Transcribe the lines of the records starting with the one that has "0 ] mem_we_n" in it and ending with the last, and transcribe nothing else.

### Entries supplied ###

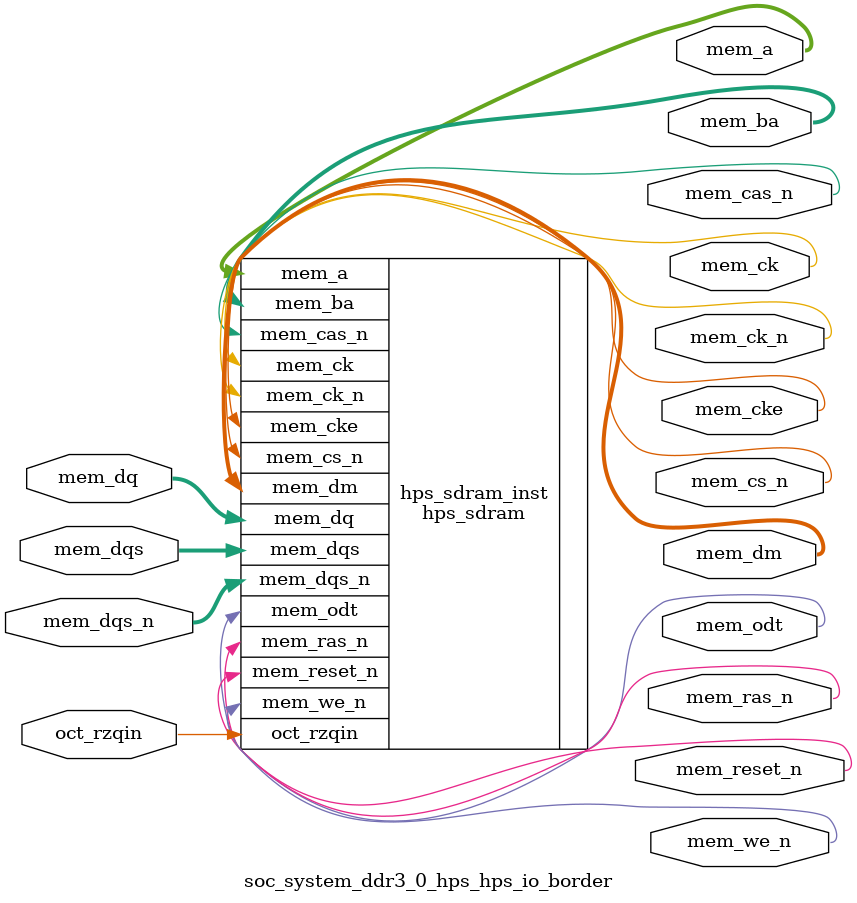
<source format=sv>


module soc_system_ddr3_0_hps_hps_io_border(
// memory
  output wire [15 - 1 : 0 ] mem_a
 ,output wire [3 - 1 : 0 ] mem_ba
 ,output wire [1 - 1 : 0 ] mem_ck
 ,output wire [1 - 1 : 0 ] mem_ck_n
 ,output wire [1 - 1 : 0 ] mem_cke
 ,output wire [1 - 1 : 0 ] mem_cs_n
 ,output wire [1 - 1 : 0 ] mem_ras_n
 ,output wire [1 - 1 : 0 ] mem_cas_n
 ,output wire [1 - 1 : 0 ] mem_we_n
 ,output wire [1 - 1 : 0 ] mem_reset_n
 ,inout wire [32 - 1 : 0 ] mem_dq
 ,inout wire [4 - 1 : 0 ] mem_dqs
 ,inout wire [4 - 1 : 0 ] mem_dqs_n
 ,output wire [1 - 1 : 0 ] mem_odt
 ,output wire [4 - 1 : 0 ] mem_dm
 ,input wire [1 - 1 : 0 ] oct_rzqin
);


hps_sdram hps_sdram_inst(
 .mem_dq({
    mem_dq[31:0] // 31:0
  })
,.mem_odt({
    mem_odt[0:0] // 0:0
  })
,.mem_ras_n({
    mem_ras_n[0:0] // 0:0
  })
,.mem_dqs_n({
    mem_dqs_n[3:0] // 3:0
  })
,.mem_dqs({
    mem_dqs[3:0] // 3:0
  })
,.mem_dm({
    mem_dm[3:0] // 3:0
  })
,.mem_we_n({
    mem_we_n[0:0] // 0:0
  })
,.mem_cas_n({
    mem_cas_n[0:0] // 0:0
  })
,.mem_ba({
    mem_ba[2:0] // 2:0
  })
,.mem_a({
    mem_a[14:0] // 14:0
  })
,.mem_cs_n({
    mem_cs_n[0:0] // 0:0
  })
,.mem_ck({
    mem_ck[0:0] // 0:0
  })
,.mem_cke({
    mem_cke[0:0] // 0:0
  })
,.oct_rzqin({
    oct_rzqin[0:0] // 0:0
  })
,.mem_reset_n({
    mem_reset_n[0:0] // 0:0
  })
,.mem_ck_n({
    mem_ck_n[0:0] // 0:0
  })
);

endmodule


</source>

###

Answer to the exercise »
 ,output wire [1 - 1 : 0 ] mem_we_n
 ,output wire [1 - 1 : 0 ] mem_reset_n
 ,inout wire [32 - 1 : 0 ] mem_dq
 ,inout wire [4 - 1 : 0 ] mem_dqs
 ,inout wire [4 - 1 : 0 ] mem_dqs_n
 ,output wire [1 - 1 : 0 ] mem_odt
 ,output wire [4 - 1 : 0 ] mem_dm
 ,input wire [1 - 1 : 0 ] oct_rzqin
);


hps_sdram hps_sdram_inst(
 .mem_dq({
    mem_dq[31:0] // 31:0
  })
,.mem_odt({
    mem_odt[0:0] // 0:0
  })
,.mem_ras_n({
    mem_ras_n[0:0] // 0:0
  })
,.mem_dqs_n({
    mem_dqs_n[3:0] // 3:0
  })
,.mem_dqs({
    mem_dqs[3:0] // 3:0
  })
,.mem_dm({
    mem_dm[3:0] // 3:0
  })
,.mem_we_n({
    mem_we_n[0:0] // 0:0
  })
,.mem_cas_n({
    mem_cas_n[0:0] // 0:0
  })
,.mem_ba({
    mem_ba[2:0] // 2:0
  })
,.mem_a({
    mem_a[14:0] // 14:0
  })
,.mem_cs_n({
    mem_cs_n[0:0] // 0:0
  })
,.mem_ck({
    mem_ck[0:0] // 0:0
  })
,.mem_cke({
    mem_cke[0:0] // 0:0
  })
,.oct_rzqin({
    oct_rzqin[0:0] // 0:0
  })
,.mem_reset_n({
    mem_reset_n[0:0] // 0:0
  })
,.mem_ck_n({
    mem_ck_n[0:0] // 0:0
  })
);

endmodule


</source>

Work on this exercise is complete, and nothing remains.